PROBLEM STATEMENT: Copy the entries word for word, from the line containing "What is the sum of all values?" up to and including the line containing "Which series has".

SOURCE MATERIAL:
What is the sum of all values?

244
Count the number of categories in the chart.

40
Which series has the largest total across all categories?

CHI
...
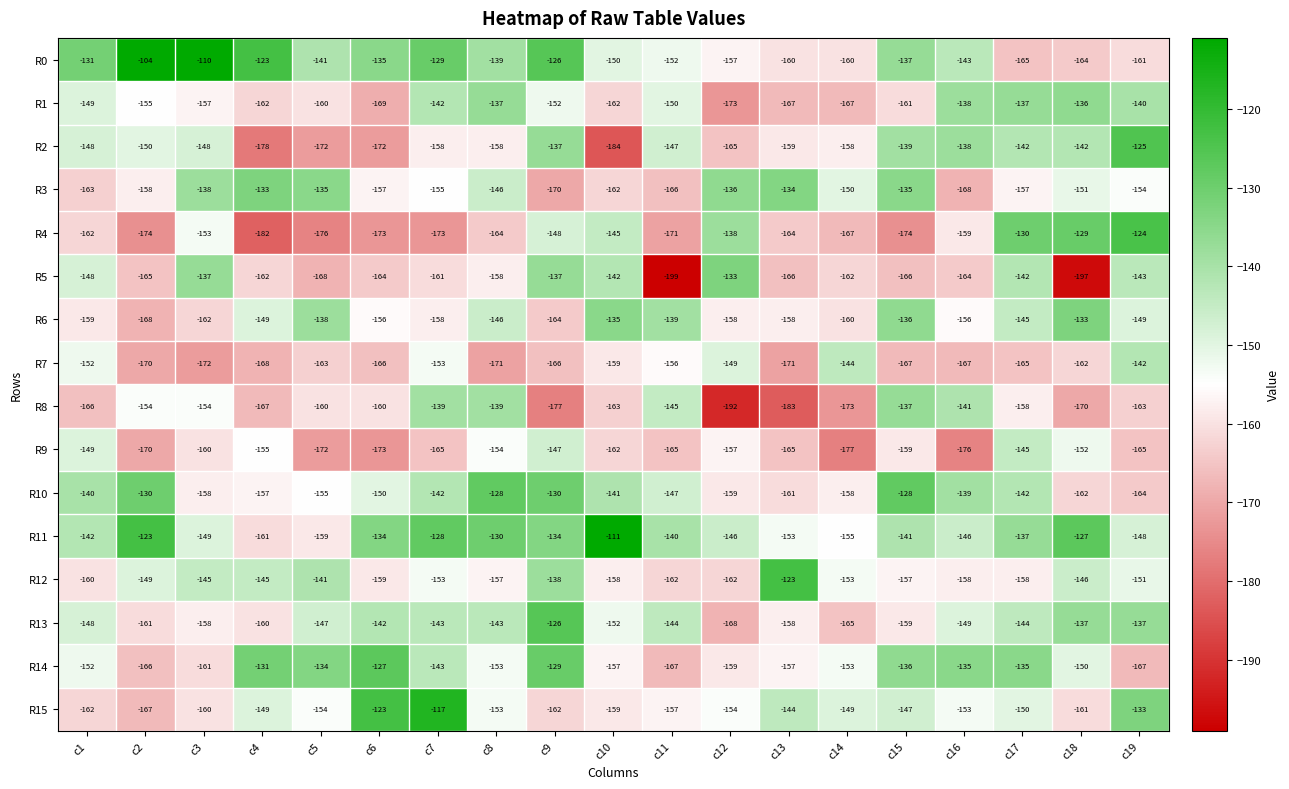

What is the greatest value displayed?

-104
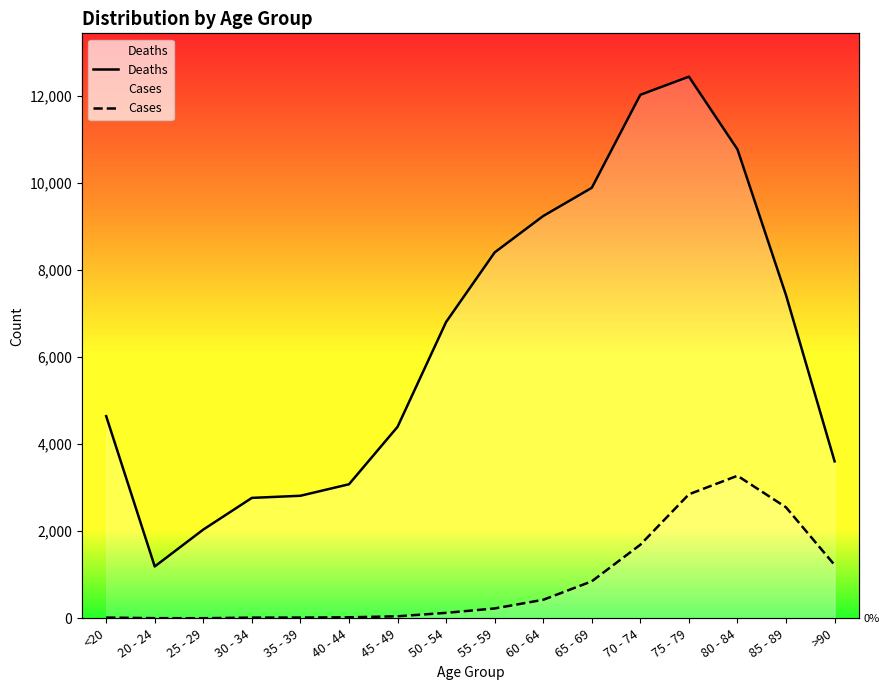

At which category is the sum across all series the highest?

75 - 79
* * *
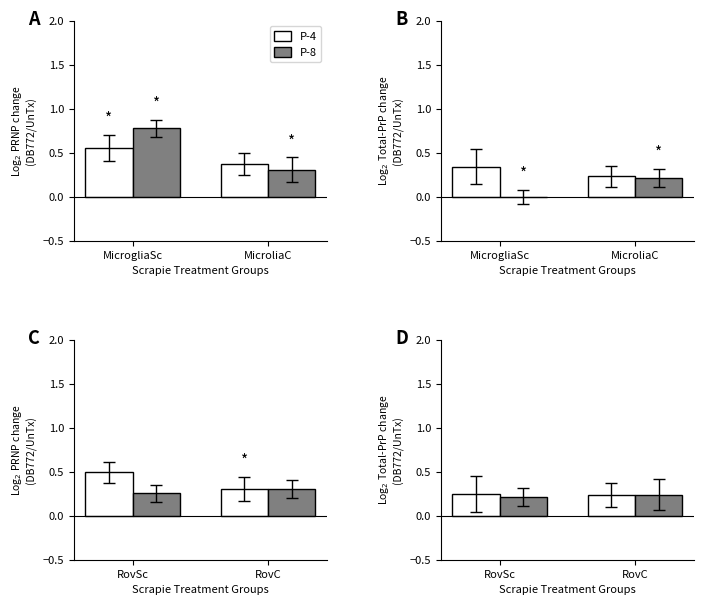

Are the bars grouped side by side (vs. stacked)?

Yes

RESPONSE TO THIS TASK:
What is the sum of all values?

244
Count the number of categories in the chart.

40
Which series has the largest total across all categories?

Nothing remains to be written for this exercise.